There are 672 "LED units", each having 48 LED lights, 12 each of "red, blue, green and white colors".  672 times 48 is 32256, confirming the total LEDs.  We can also conclude that each "LED unit" has 4 triangular crystal panels, because there are 12 LEDs per crystal panel.

In the photo of the Times Square Ball, we can see triangles framed by the black aluminum struts; we will call these 'frame' triangles.  Each frame triangle is divided into four 'color' triangles which apparently have independently selectable colors.  And if you look carefully, each color triangle is divided into four 'tiny' triangles.  So which of these triangle sizes is a "crystal panel"?

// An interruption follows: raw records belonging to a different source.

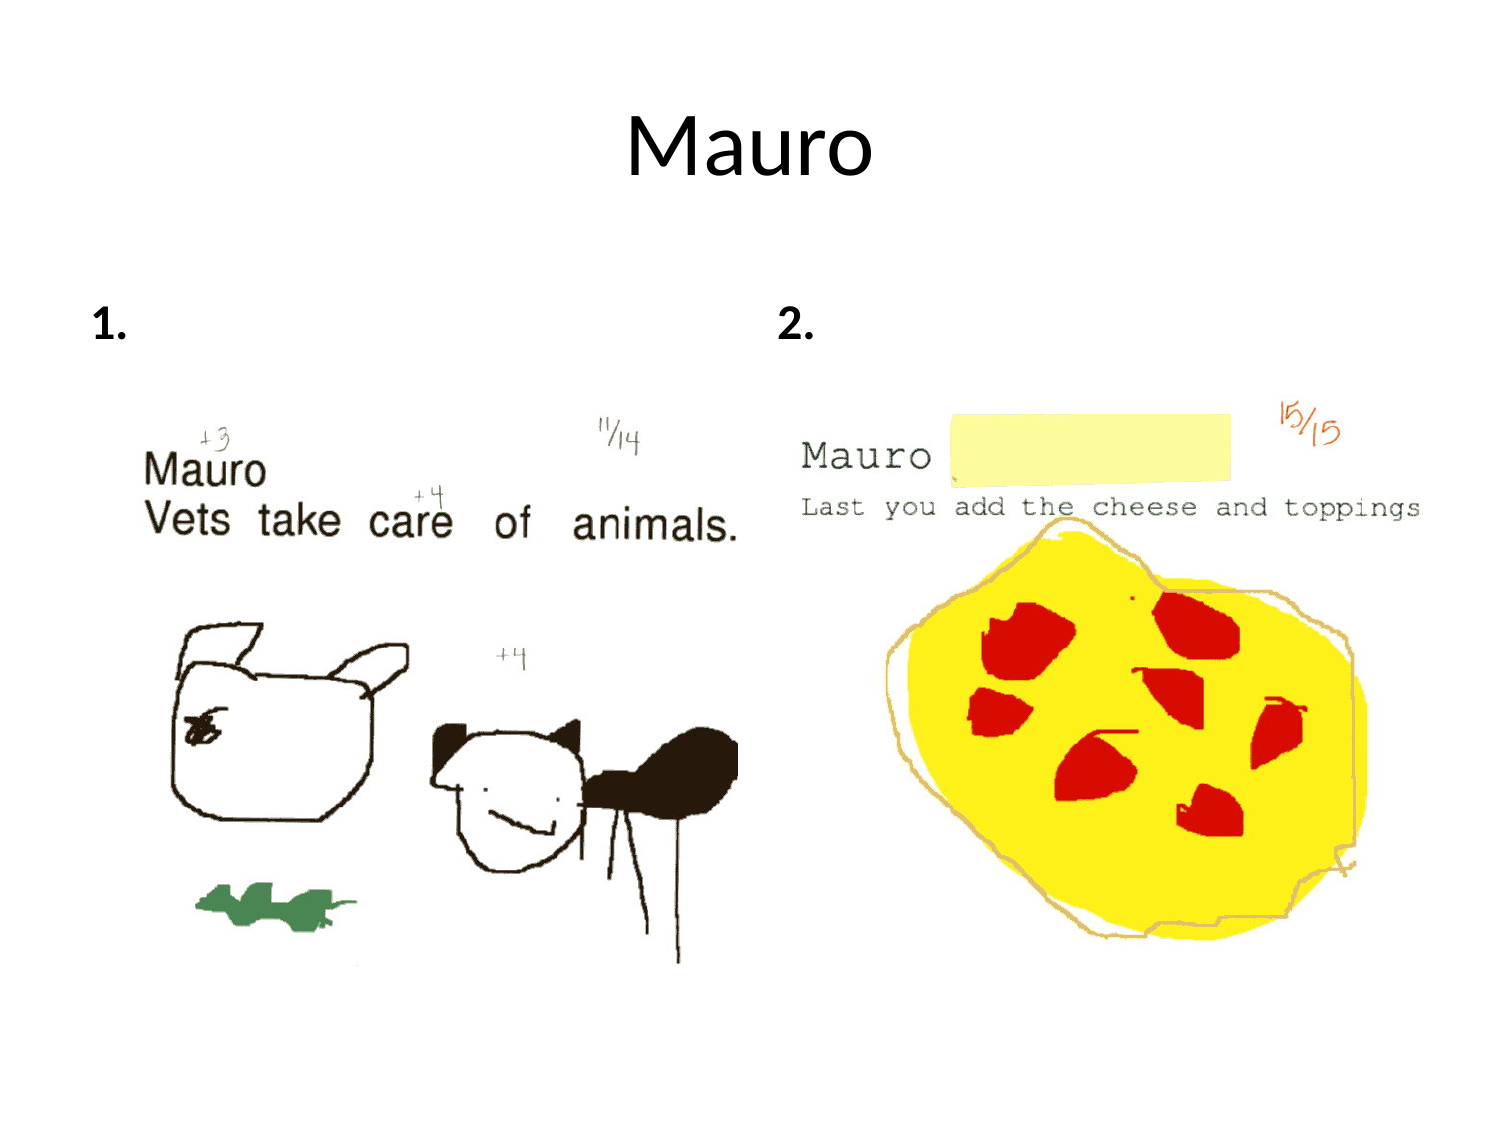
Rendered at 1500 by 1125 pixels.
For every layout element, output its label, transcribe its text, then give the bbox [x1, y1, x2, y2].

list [74, 395, 738, 966]
title Mauro [75, 45, 1425, 233]
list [761, 395, 1426, 967]
list 1. [75, 251, 738, 357]
list 2. [761, 251, 1425, 357]
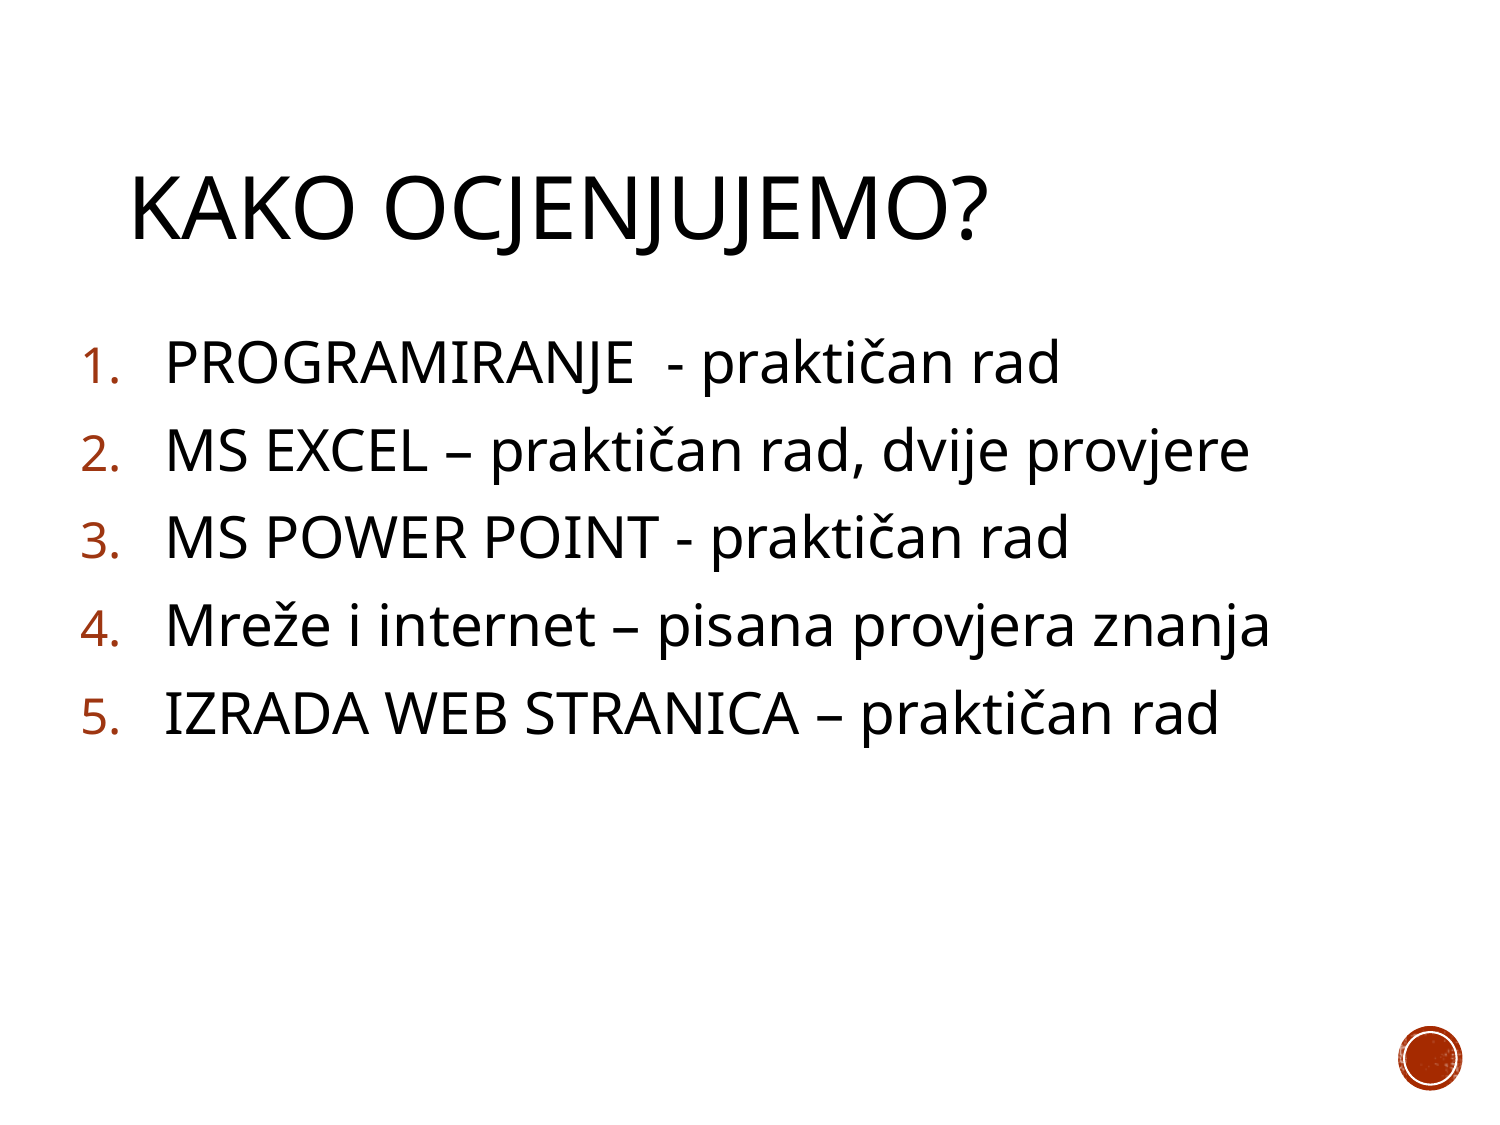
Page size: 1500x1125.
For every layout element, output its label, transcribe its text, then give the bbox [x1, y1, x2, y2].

list PROGRAMIRANJE - praktičan rad MS EXCEL – praktičan rad, dvije provjere MS POWER POINT - praktičan rad Mreže i internet – pisana provjera znanja IZRADA WEB STRANICA – praktičan rad [64, 325, 1366, 1125]
title Kako ocjenjujemo? [112, 79, 1388, 344]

Geodesic spheres are nearly always based on the geometry of an icosahedron, generally by dividing its triangular faces into smaller triangles.  There are 20 triangles in a icosahedron; 12 vertices, and 30 edges, and 5 edges meet at each vertex.  A typical geodesic sphere is full of triangles, and in most places, a cluster of six triangles around a vertex form a hexagon.  But in rare places, a cluster of five triangles around a vertex will form a pentagon.

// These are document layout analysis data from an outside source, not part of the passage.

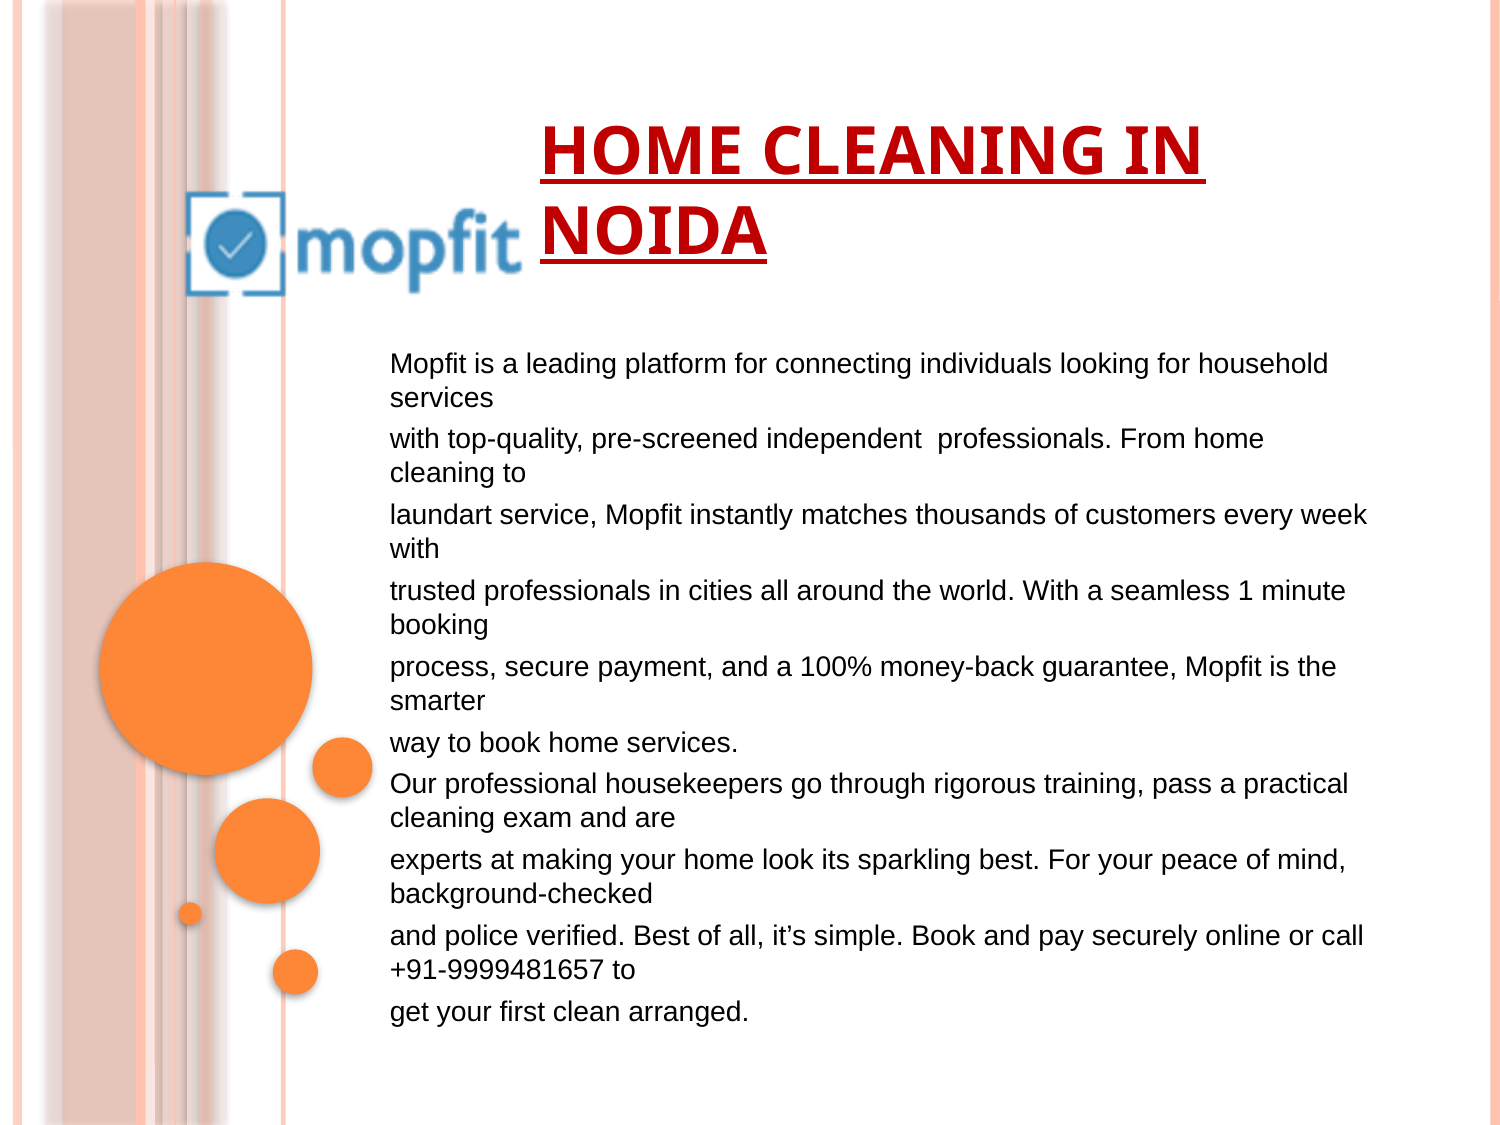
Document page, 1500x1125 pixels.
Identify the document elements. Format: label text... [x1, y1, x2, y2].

subtitle Mopfit is a leading platform for connecting individuals looking for household services with top-quality, pre-screened independent professionals. From home cleaning to laundart service, Mopfit instantly matches thousands of customers every week with trusted professionals in cities all around the world. With a seamless 1 minute booking process, secure payment, and a 100% money-back guarantee, Mopfit is the smarter way to book home services. Our professional housekeepers go through rigorous training, pass a practical cleaning exam and are experts at making your home look its sparkling best. For your peace of mind, background-checked and police verified. Best of all, it’s simple. Book and pay securely online or call +91-9999481657 to get your first clean arranged. [375, 337, 1388, 1038]
picture [174, 186, 526, 301]
title Home cleaning in noida [525, 137, 1438, 275]
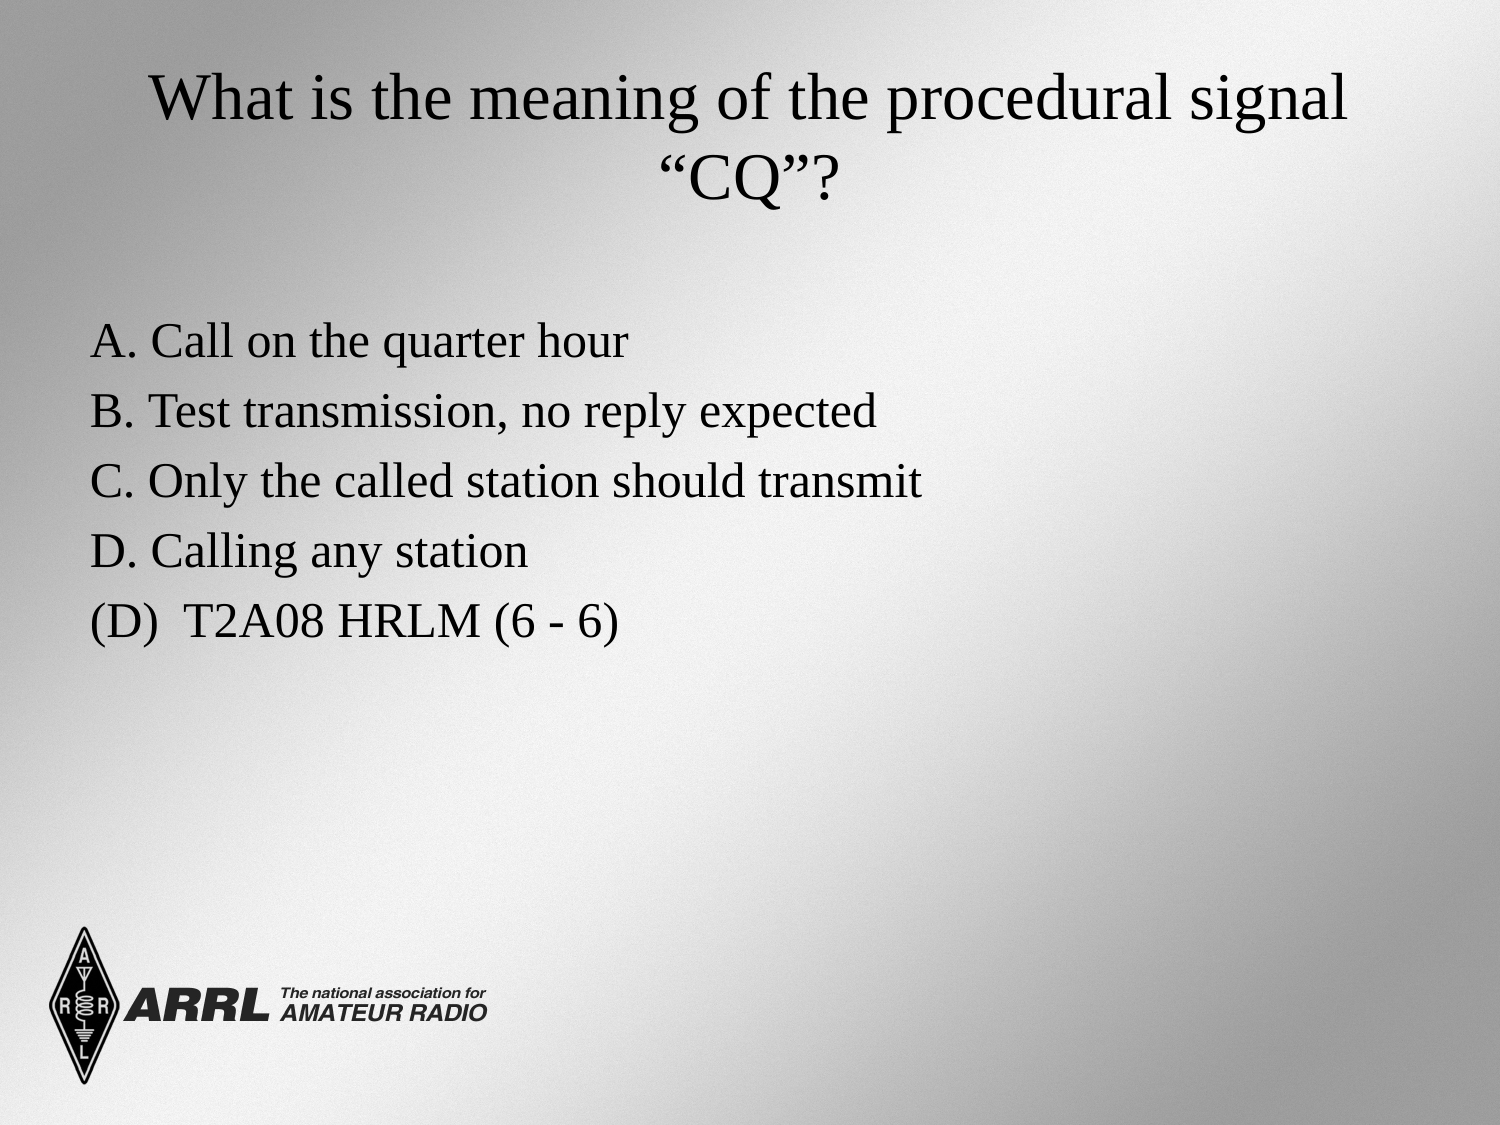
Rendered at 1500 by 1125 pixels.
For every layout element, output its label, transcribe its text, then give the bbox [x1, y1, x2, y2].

list A. Call on the quarter hour B. Test transmission, no reply expected C. Only the called station should transmit D. Calling any station (D) T2A08 HRLM (6 - 6) [75, 299, 1425, 1005]
picture [0, 0, 1500, 1125]
title What is the meaning of the procedural signal “CQ”? [75, 45, 1425, 233]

Finding these pentagons is the trick to discovering the icosahedron from which the geodesic sphere was formed, because the centers of these pentagons are the vertices of the icosahedron.  You can impress your friends by 'counting' the number of triangles in the complete 'sphere' that you see (even though it is not actually complete or not all visible) in two or three seconds, as follows:  Find two pentagons and along the line that connects their centers, count the number of edges of the small triangles.  Square this number and multiply by 20.  That's it.  If you counted 10 edges, the answer is 10x10x20=2000.  In a few seconds, you have 'counted' 2000 triangles!

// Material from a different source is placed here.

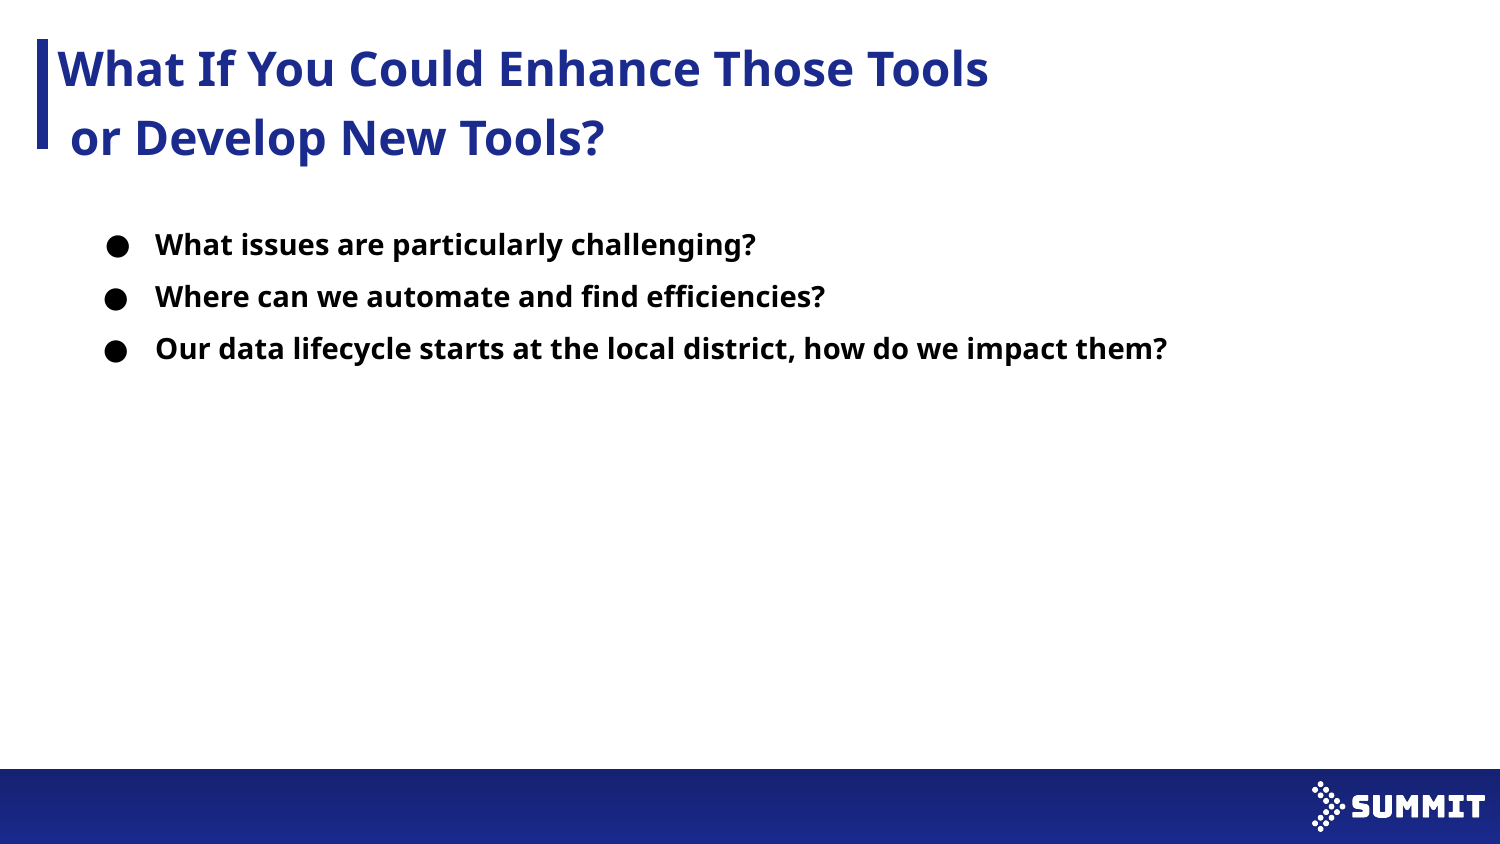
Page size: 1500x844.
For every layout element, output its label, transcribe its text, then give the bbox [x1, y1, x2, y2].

text_box What If You Could Enhance Those Tools or Develop New Tools? [54, 23, 1500, 226]
picture [1312, 781, 1485, 832]
text_box What issues are particularly challenging? Where can we automate and find efficiencies? Our data lifecycle starts at the local district, how do we impact them? [77, 226, 1423, 369]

In the photo at right, we have located the centers of three pentagons, and thus one triangle of the icosahedron.  Three struts make one side of this triangle of the icosahedron, making 3x3=9 frame triangles in  one triangle of the icosahedron, or 9x20=180 frame triangles in the complete geodesic sphere, not enough for "672 LED units".  But there are four color triangles in each frame triangle, so there are 4x180=720 color triangles in the complete geodesic sphere, 48 more than the "672 LED units".  But there must be two holes in the sphere to allow it to slide down the supporting pole, so we can guess that each hole must account for 24 color triangles, or 24  "LED units", or 24/4=6 frame triangles.  A hexagon of 6 frame triangles is marked on the next photo below, which looks plausibly the right size for a hole.  A study of the symmetries of the icosahedron confirms that such a hexagon is matched by one on the opposite side of the sphere.


So we conclude that each color triangle corresponds to an LED unit, which has 48 LED lights.  And each tiny triangle must correspond to a Waterford crystal panel, which  has 12 LED lights, 3 LEDs of each color, which can be neatly arranged in a triangle.  I have seen a number of products using LEDs which embed LEDs in a plastic sheet to distribute the light over the area; so I guess that LEDs are similarly embedded in the Waterford Crystals.

We have been ignoring one small but interesting detail.  When a flat triangle of an icosahedron is divided into smaller triangles (144 Waterford Crystals in this case) by dividing the edge length by an integer value (12 in this case), the big triangle remains flat.  What is actually done is that the smaller triangles are made a tiny bit larger; making the big triangle bulge out just enough so that all the triangle corners (vertices) lie perfectly on a spherical surface; which is how geodesic spheres look almost like real spheres.  The calculation of this adjustment involves trigonometry; need I say more?